SOURCE DOCUMENT

:::::

The order was granted by the Superior Court in September 2004. Defendant was indicted by a grand jury in 2011, and filed a motion to suppress evidence associated with his cell phone in November 2012.

A judge from the Superior Court granted his motion to suppress, reasoning that this was a search under article 14 of the Massachusetts Declaration of Rights – which is similar to the Fourth Amendment to the U.S. Constitution – and thus a search warrant was required.

The Commonwealth of Massachusetts appealed, arguing that the CSLI was a business record, held by a third party, and that the defendant had no expectation of privacy in this information as he had voluntarily revealed it to a third party.

This argument did not convince the Massachusetts Supreme Judicial Court, ruling instead that defendant had an expectation of privacy in the CSLI and that the prosecution therefore needed to obtain a warrant based on probable cause to obtain this information.

The Third Party Doctrine

Why did the court find that the defendant had an expectation of privacy in his CSLI, even though this information was known by a third party, his cell phone service provider?

Under the U.S. Supreme Court third party doctrine, as stated in the U.S. v. Miller 1976 case and in the 1979 Smith v. Maryland case, a defendant has no reasonable expectation of privacy in information revealed to third parties.

In Miller, the Supreme Court found that defendant has no expectation of privacy in his bank records, as they were “business records of the banks.” Similarly, in Smith v. Maryland, the Supreme Court held that installing and using a telephone pen register was not a “search” under the Fourth Amendment, and thus no warrant was required, because the defendant had no expectation of privacy in the phone numbers he had dialed.

First, the Massachusetts Supreme Judicial Court recognized article 14 of the Massachusetts Declaration of Rights affords more protection than the Fourth Amendment to the U.S. Constitution.

:::::

GIVEN MATERIAL
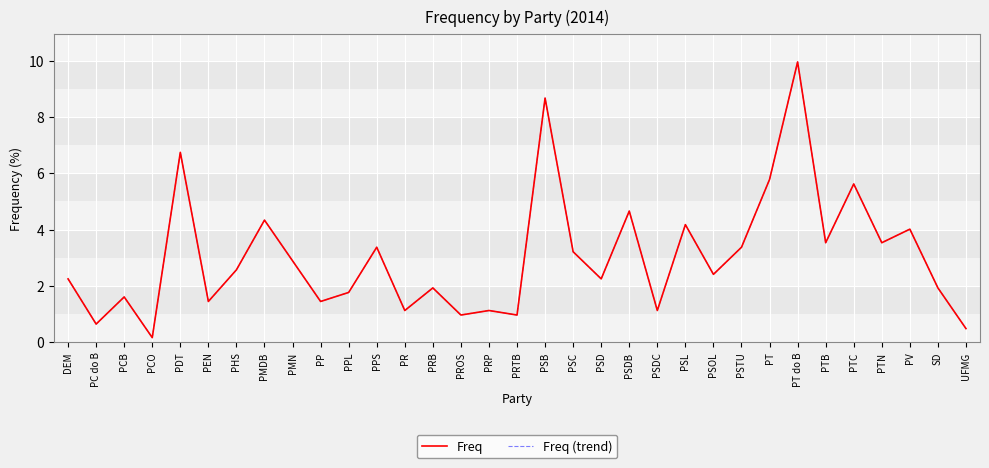

At which category is the sum across all series the highest?

PT do B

:::::

EXERCISE SET
(a) Do these statements agree with the cell phone privacy excerpt? Answer yes or no for each, quoting the deciding words of the excerpt. (i) A Superior Court judge granted the defendant's motion to suppress. (ii) The Commonwealth of Massachusetts argued that the CSLI was a business record held by a third party. (iii) In Miller, the Supreme Court found that the defendant had an expectation of privacy in his bank records.
(b) Quote the cell phone privacy excerpt from "Why did the" to "to third parties.".
(c) How would the cell phone privacy excerpt go on after its final sentence? Write the continuation.

EXPECTED RESULTS
(a)
(i) Yes: "A judge from the Superior Court granted his motion to suppress"
(ii) Yes: "arguing that the CSLI was a business record, held by a third party"
(iii) No: "defendant has no expectation of privacy in his bank records"

(b)
Why did the court find that the defendant had an expectation of privacy in his CSLI, even though this information was known by a third party, his cell phone service provider?

Under the U.S. Supreme Court third party doctrine, as stated in the U.S. v. Miller 1976 case and in the 1979 Smith v. Maryland case, a defendant has no reasonable expectation of privacy in information revealed to third parties.

(c)
Then, the Supreme Judicial Court distinguished Miller and Smith from the case, finding “significant difference” between these two cases and the case at stake. The Court noted that “the digital age has altered dramatically the societal landscape from the 1970’s.

In Smith, the defendant had taken an affirmative step when dialing the numbers which had been communicated to the prosecution by the telephone company. He had to do it in order to be able to use his telephone service. As such, Smith had “identified] a discrete item of information…like a telephone number (or a check or deposit slip as in Miller) and then transmit it to the provider.”

But cell phone users do not transmit their data to their cell phone company in order to use the service. Instead, “CSLI is purely a function and product of cellular telephone technology, created by the provider’s system network.”

The court also noted that, while using a landline may only indicate that a particular party is at home, CSLI provides a detailed report of an individual’s whereabouts. The Massachusetts court quoted the State v. Earls case from the New Jersey Supreme Court, which stated that using a cell phone to determine the location of its owner “is akin to using a tracking device and can function as a substitute for 24/7 surveillance.”

As CSLI is business information “substantively different from the types of information and records contemplated by Smith and Miller,” the court concluded that it “would be inappropriate to apply the third-party doctrine to CSLI.” However, the court added that they saw “no reason to change [their] view thatthe third-party doctrine applies to traditional telephone records.”

Obtaining CSLI from a Cell Phone Provider is a Search and Thus Requires a Warrant

The court then proceeded to answer the question of whether the government needed a warrant to access the CSLI.

As CSLI informs law enforcement about the whereabouts of an individual, the Massachusetts Supreme Judicial Court compared it to electronic monitoring devices such as a GPS. It noted that “it is only when such tracking takes place over extended periods of time that the cumulative nature of the information collected implicates a privacy interest on the part of the individual who is the target of the tracking,” quoting the Supreme Court U.S. v. Jones case, where Justice Sotomayor and Justice Alito both noted in their concurring opinions that the length of a GPS surveillance is relevant to determine whether or not the individual monitored has or does not have an expectation of privacy.

The Massachusetts Supreme Judicial Court found relevant the duration of the period of time for which historical CSLI was sought by the government. The government may only obtain historical CSLI, meeting the SCA standard of specific and articulable facts, if the time period is “too brief to implicate the person’s reasonable privacy interest,” but the two-week period covered in this case exceeds it.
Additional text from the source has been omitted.